Q: I am a new homeowner. I purchased a condo townhouse last year with money from an inheritance, so I am lucky that I have no mortgage.
I filed for a homestead exemption with my county. What all does this do for me? I just want to know more about how this works.
Also, can I deduct my Homeowners Association fees from my income taxes? I pay $272 a month to my HOA and that’s about an eighth of my take-home pay.
A: Congratulations on becoming a homeowner. It’s a good time to buy a house for some – if you can afford it and you can qualify for a loan (not an issue for you).
The homestead exemption helps reduces your overall property tax bill. So, it’s a good idea to file for it.

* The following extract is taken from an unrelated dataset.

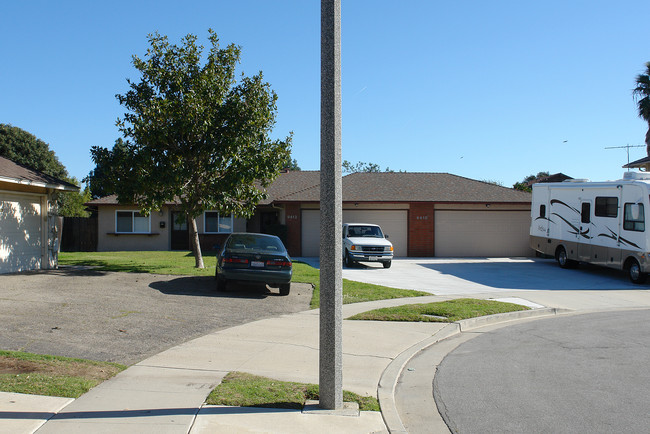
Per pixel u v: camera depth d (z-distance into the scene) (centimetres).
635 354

In some states, senior citizens often pick up an even bigger reduction in real estate taxes, so keep that in mind once you hit the minimum age (which varies from state-to-state).
But for the particulars of any homestead exemption in your county, you should place a call to the tax office there. Most counties also have websites and those sites often explain how homestead exemptions work.
Unfortunately, you cannot write off your homeowners’ association fees or dues on your taxes. I know that’s a big expense, but the only things you can write off on your taxes are the interest you pay on your mortgage or home equity line of credit and your real estate property taxes.
And, you can only write off these expenses if you itemize on your federal income tax return. More than two-thirds of Americans take the standard deduction, so they wouldn’t be able to take these deductions at all.